Starting with the line that has "ზეთის მოდული" and finishing with the line that has "583 emplacements.", set down each line below exactly. Pictures are not copied.

[Saved entries]
* * *

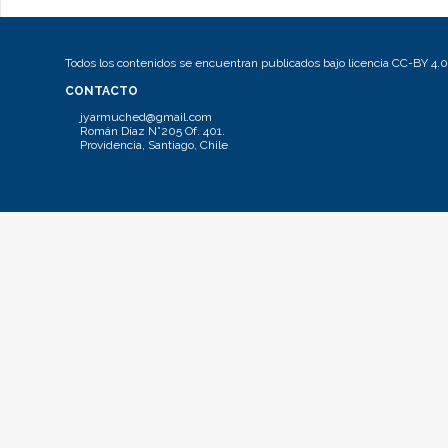
Todos los contenidos se encuentran publicados bajo licencia CC-BY 4.0
CONTACTO
jyarmuched@gmail.com
Román Díaz N°205 Of. 401.
Providencia, Santiago, Chile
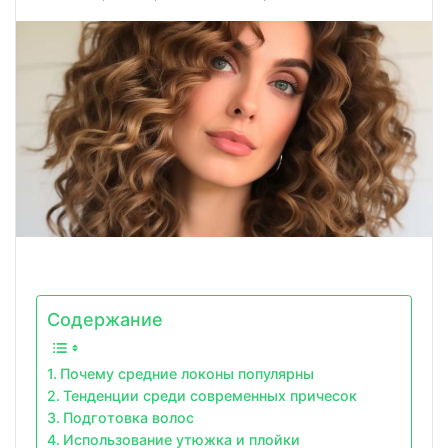
Содержание
Почему средние локоны популярны
Тенденции среди современных причесок
Подготовка волос
Использование утюжка и плойки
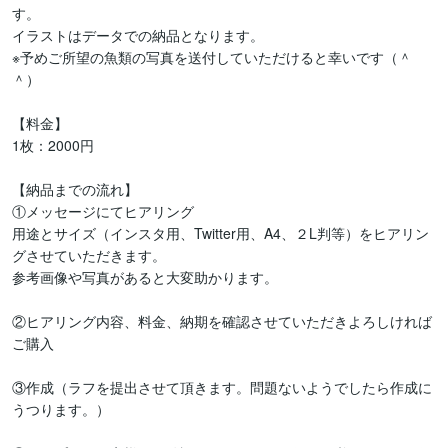
す。

イラストはデータでの納品となります。

※予めご所望の魚類の写真を送付していただけると幸いです（＾
＾）

【料金】

1枚：2000円

【納品までの流れ】

①メッセージにてヒアリング

用途とサイズ（インスタ用、Twitter用、A4、２L判等）をヒアリン
グさせていただきます。

参考画像や写真があると大変助かります。

②ヒアリング内容、料金、納期を確認させていただきよろしければ
ご購入

③作成（ラフを提出させて頂きます。問題ないようでしたら作成に
うつります。）
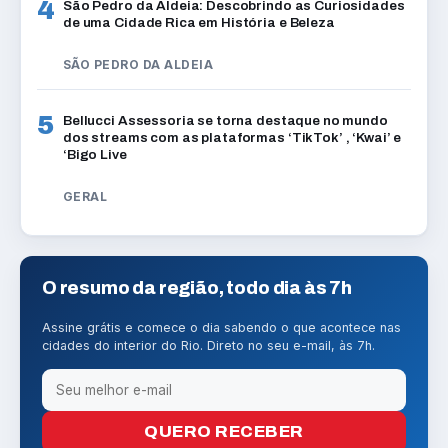
4
São Pedro da Aldeia: Descobrindo as Curiosidades
de uma Cidade Rica em História e Beleza
SÃO PEDRO DA ALDEIA
5
Bellucci Assessoria se torna destaque no mundo
dos streams com as plataformas ‘TikTok’ , ‘Kwai’ e
‘Bigo Live
GERAL
O resumo da região, todo dia às 7h
Assine grátis e comece o dia sabendo o que acontece nas
cidades do interior do Rio. Direto no seu e-mail, às 7h.
QUERO RECEBER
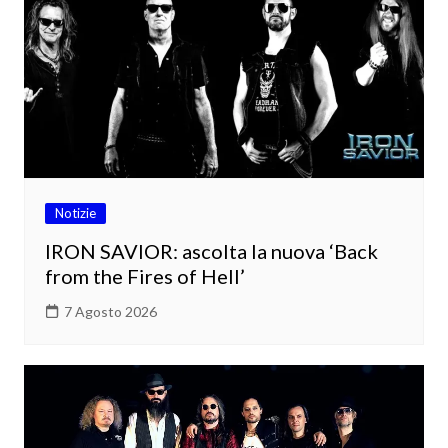
Notizie
IRON SAVIOR: ascolta la nuova ‘Back
from the Fires of Hell’
7 Agosto 2026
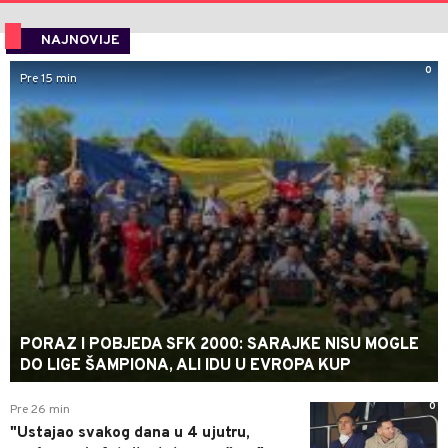
NAJNOVIJE
0
Pre 15 min
PORAZ I POBJEDA SFK 2000: SARAJKE NISU MOGLE
DO LIGE ŠAMPIONA, ALI IDU U EVROPA KUP
0
Pre 26 min
"Ustajao svakog dana u 4 ujutru,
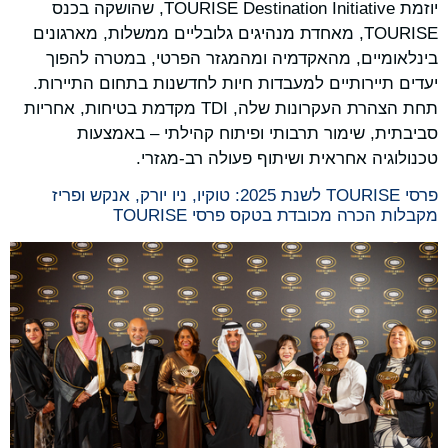
יוזמת TOURISE Destination Initiative, שהושקה בכנס
TOURISE, מאחדת מנהיגים גלובליים ממשלות, מארגונים
בינלאומיים, מהאקדמיה ומהמגזר הפרטי, במטרה להפוך
יעדים תיירותיים למעבדות חיות לחדשנות בתחום התיירות.
תחת הצהרת העקרונות שלה, TDI מקדמת בטיחות, אחריות
סביבתית, שימור תרבותי ופיתוח קהילתי – באמצעות
טכנולוגיה אחראית ושיתוף פעולה רב-מגזרי.
פרסי TOURISE לשנת 2025: טוקיו, ניו יורק, אנקש ופריז
מקבלות הכרה מכובדת בטקס פרסי TOURISE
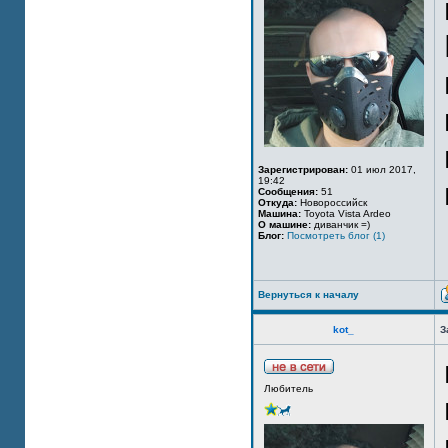
Зарегистрирован:
01 июл 2017,
19:42
Сообщения:
51
Откуда:
Новороссийск
Машина:
Toyota Vista Ardeo
О машине:
диванчик =)
Блог:
Посмотреть блог (1)
Вернуться к началу
kot_
З
Любитель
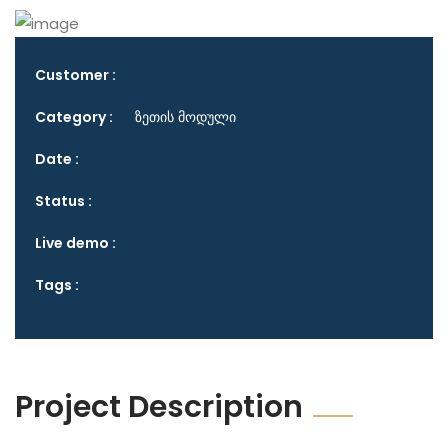
Customer :
Category :
ზეთის მოდული
Date :
Status :
Live demo :
Tags :
Project Description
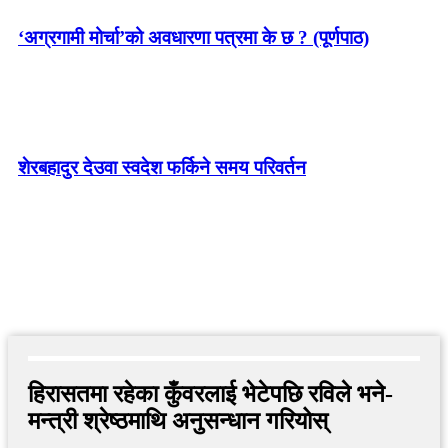
‘अग्रगामी मोर्चा’को अवधारणा पत्रमा के छ ? (पूर्णपाठ)
शेरबहादुर देउवा स्वदेश फर्किने समय परिवर्तन
हिरासतमा रहेका कुँवरलाई भेटेपछि रविले भने-
मन्त्री श्रेष्ठमाथि अनुसन्धान गरियोस्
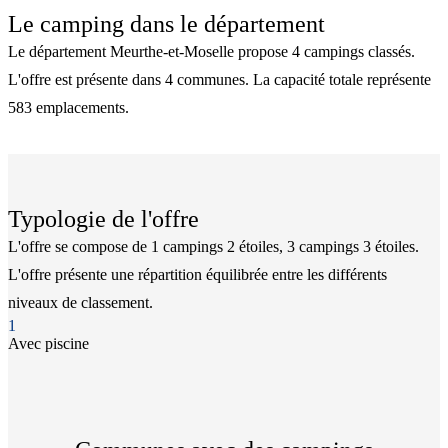
Le camping dans le département
Le département Meurthe-et-Moselle propose 4 campings classés.
L'offre est présente dans 4 communes. La capacité totale représente
583 emplacements.
Typologie de l'offre
L'offre se compose de 1 campings 2 étoiles, 3 campings 3 étoiles.
L'offre présente une répartition équilibrée entre les différents
niveaux de classement.
1
Avec piscine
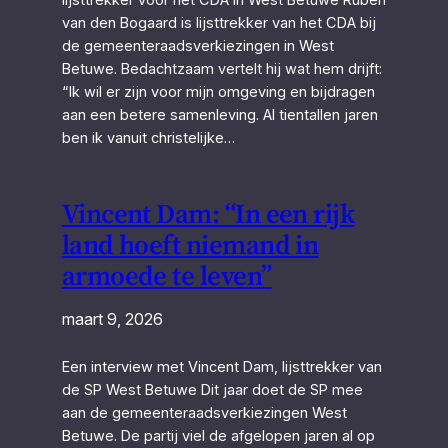
van den Bogaard is lijsttrekker van het CDA bij
de gemeenteraadsverkiezingen in West
Betuwe. Bedachtzaam vertelt hij wat hem drijft:
“Ik wil er zijn voor mijn omgeving en bijdragen
aan een betere samenleving. Al tientallen jaren
ben ik vanuit christelijke…
Vincent Dam: “In een rijk
land hoeft niemand in
armoede te leven”
maart 9, 2026
Een interview met Vincent Dam, lijsttrekker van
de SP West Betuwe Dit jaar doet de SP mee
aan de gemeenteraadsverkiezingen West
Betuwe. De partij viel de afgelopen jaren al op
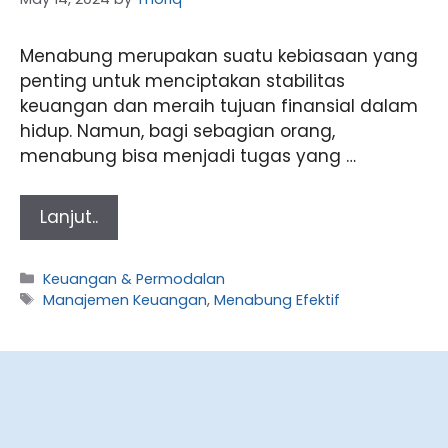
Menabung merupakan suatu kebiasaan yang
penting untuk menciptakan stabilitas
keuangan dan meraih tujuan finansial dalam
hidup. Namun, bagi sebagian orang,
menabung bisa menjadi tugas yang …
Lanjut..
Categories
Keuangan & Permodalan
Tags
Manajemen Keuangan
,
Menabung Efektif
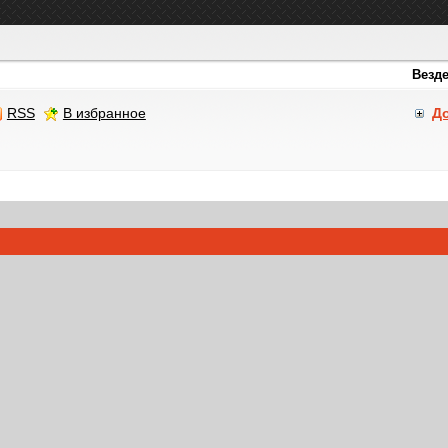
RSS
В избранное
Д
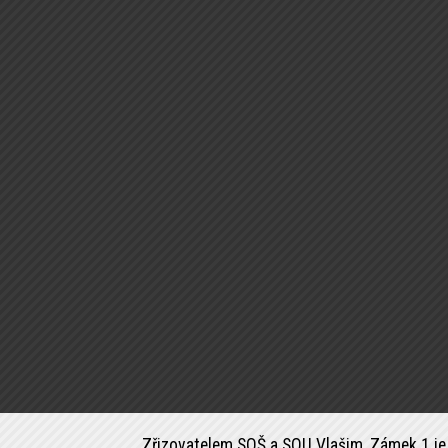
Zřizovatelem SOŠ a SOU Vlašim, Zámek 1 je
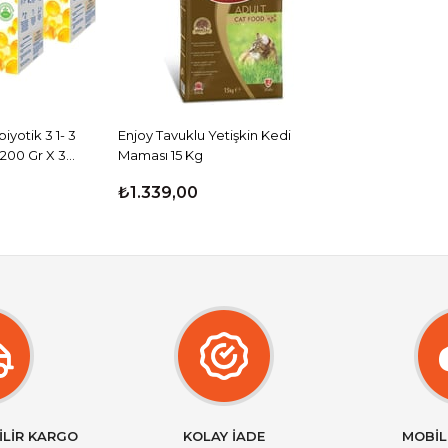
yotik 3 1- 3
Enjoy Tavuklu Yetişkin Kedi
200 Gr X 3
Maması 15 Kg
₺1.339,00
İLİR KARGO
KOLAY İADE
MOBİL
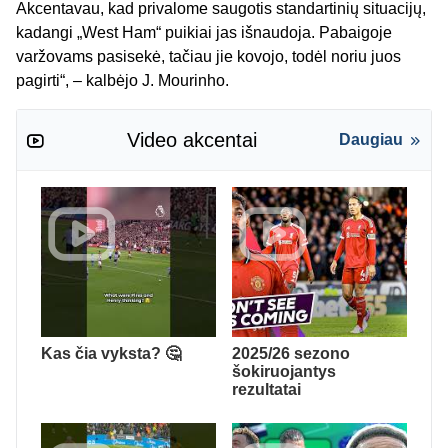
Akcentavau, kad privalome saugotis standartinių situacijų,
kadangi „West Ham“ puikiai jas išnaudoja. Pabaigoje
varžovams pasisekė, tačiau jie kovojo, todėl noriu juos
pagirti“, – kalbėjo J. Mourinho.
Video akcentai
Daugiau
Kas čia vyksta? 🤔
2025/26 sezono
šokiruojantys
rezultatai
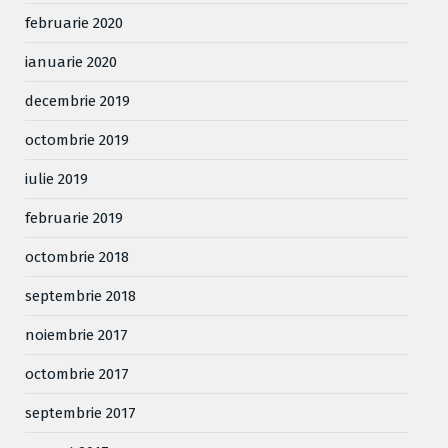
februarie 2020
ianuarie 2020
decembrie 2019
octombrie 2019
iulie 2019
februarie 2019
octombrie 2018
septembrie 2018
noiembrie 2017
octombrie 2017
septembrie 2017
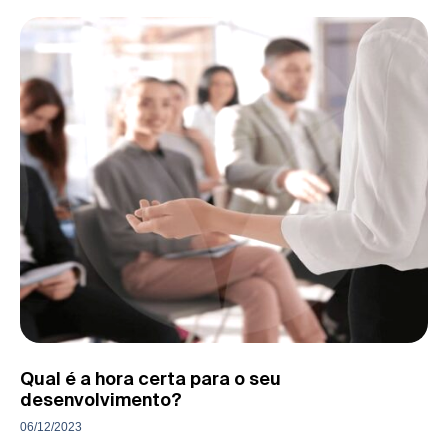
Qual é a hora certa para o seu
desenvolvimento?
06/12/2023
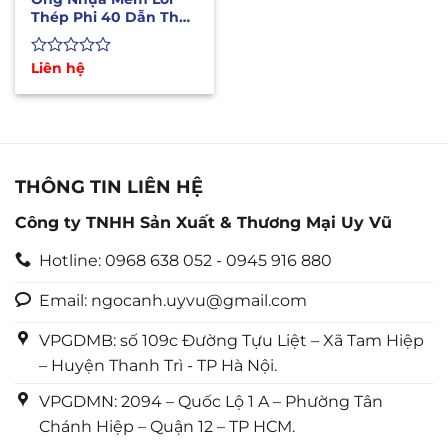
Thép Phi 40 Dẫn Thực
Phẩm, Dầu, Hóa Chất
Được
Liên hệ
xếp
hạng
0
5
sao
THÔNG TIN LIÊN HỆ
Công ty TNHH Sản Xuất & Thương Mại Uy Vũ
Hotline: 0968 638 052 - 0945 916 880
Email: ngocanh.uyvu@gmail.com
VPGDMB: số 109c Đường Tựu Liệt – Xã Tam Hiệp
– Huyện Thanh Trì - TP Hà Nội.
VPGDMN: 2094 – Quốc Lộ 1 A – Phường Tân
Chánh Hiệp – Quận 12 – TP HCM.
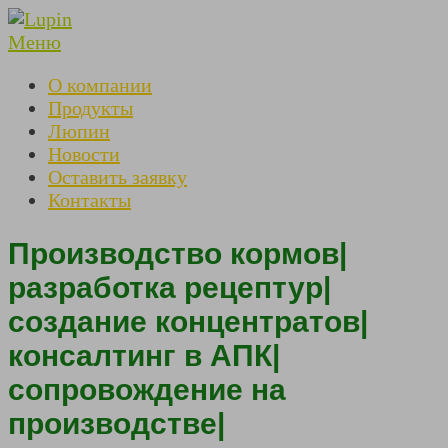
Перейти
к
Меню
содержимому
О компании
Продукты
Люпин
Новости
Оставить заявку
Контакты
Производство кормов|
разработка рецептур|
создание концентратов|
консалтинг в АПК|
сопровождение на
производстве|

* * *

• **Response to this task**
ზეთის მოდული
Date :
Status :
Live demo :
Tags :
Project Description
‘अग्रगामी मोर्चा’को अवधारणा पत्रमा के छ ? (पूर्णपाठ)
शेरबहादुर देउवा स्वदेश फर्किने समय परिवर्तन
हिरासतमा रहेका कुँवरलाई भेटेपछि रविले भने-
मन्त्री श्रेष्ठमाथि अनुसन्धान गरियोस्
Le camping dans le département
Le département Meurthe-et-Moselle propose 4 campings classés.
L'offre est présente dans 4 communes. La capacité totale représente
583 emplacements.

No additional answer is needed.